Substandard and/or poor, delayed tissue fixation can result in diminished antigenicity and lower molecular marker expression on subsequent IHC evaluation. Although all IHC studies for this project were performed at UM, specimens were initially processed and formalin-fixed in Ghana. Although the understaffed surgery and pathology programs in developing countries such as Ghana can potentially yield decreased antigenicity because of suboptimal tissue fixation, it would be expected that a variety of markers would be affected in a comparably suppressed fashion. The observation of decreased ER, PR, and HER2 expression in contrast to relatively increased expression of ALDH1 suggests that our findings are not explained by generalized decreased antigenicity.

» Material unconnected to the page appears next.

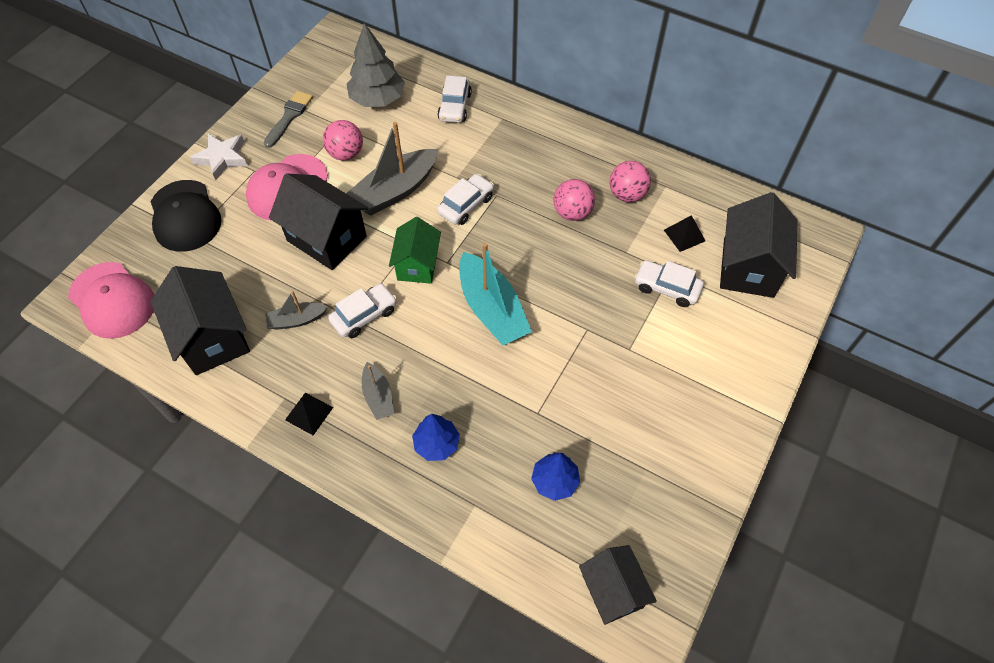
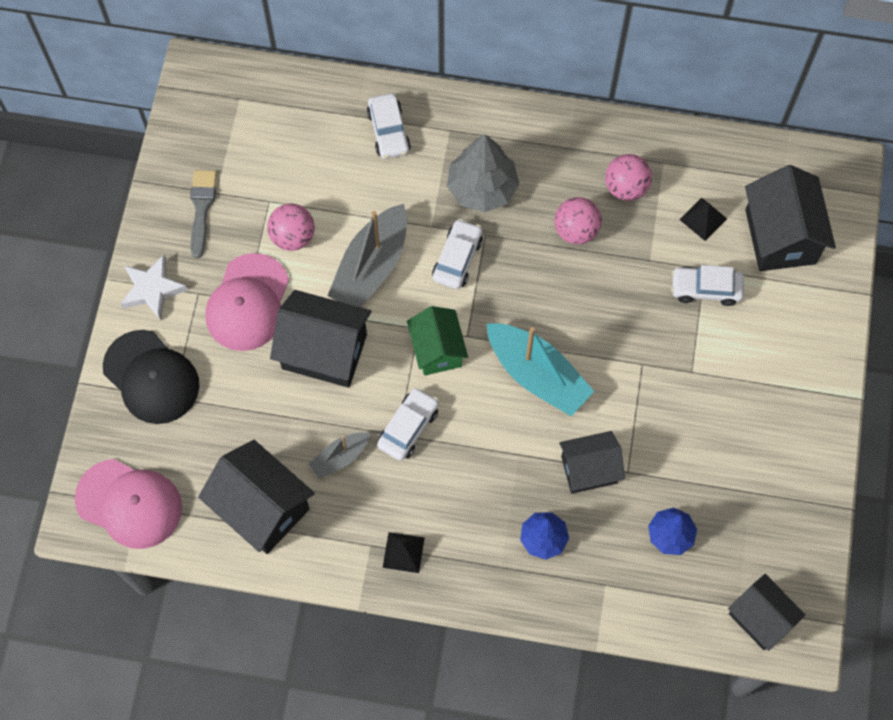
camera: 20 degrees left, 10 degrees up
grey tree [347,23,405,107] -> grey tree moved to [447,134,519,213]
grey boat [362,362,394,420] -> none
none -> black house [559,431,625,494]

In summary, the cancer stem cell hypothesis has fundamental implications for cancer biology in addition to clinical implications for cancer risk assessment, early detection, prognostication, and prevention. Our study lends support to the stem cell hypothesis by demonstrating increased expression of ALDH1 in breast specimens from the western sub-Saharan country of Ghana, a population known to be characterized by higher prevalence of the TNBC pattern. Specifically, there appears to be significantly increased expression of this mammary stem cell marker in the stromal components of benign Ghanaian breast specimens, and expression of ALDH1 within Ghanaian cancers was highest for triple-negative tumors. These data, together with well-documented evidence of the high prevalence of TNBC among women with African ancestry in the United States as well as in women in continental Africa, suggests that stem cell marker expression in benign tissue may well be associated with future risk of these biologically aggressive tumors. Furthermore, some preliminary case-control data already suggest an association between ALDH1 expression in benign breast tissue and breast cancer risk. Compared to existing data on ALDH1 expression in the breast cancers of white American and European women, we found that mammary stem cells (as detected by ALDH1 expression) represent an expanded population of the breast tissue of women from Ghana.
These results have provocative implications regarding the possibility that breast cancer disparities between African American and white American women may have an inherited, genetic explanation. Although studies of mammary stem cell expression in African populations add compelling observations to the discussion of breast cancer disparities between race/ethnicity-identified populations, it is critical that future studies specifically seek to define expression of this marker in African American women. These data are presently unavailable but will be relevant to discussions of breast cancer disparities within the United States. Further studies are necessary to confirm our findings, and to fully understand their clinical significance regarding the biology of breast cancer in international populations. This work also demonstrates the value of global breast oncology collaborative efforts.
This research was supported by funds from Susan G. Komen for the Cure; the University of Michigan Comprehensive Cancer Center; and the University of Michigan Department of Surgery.
CONFLICT OF INTEREST DISCLOSURE
Dr. Wicha has received equity in and served on the scientific advisory board for OncoMed Pharmaceuticals, and is on the scientific advisory board for Verastem. All other authors made no disclosures.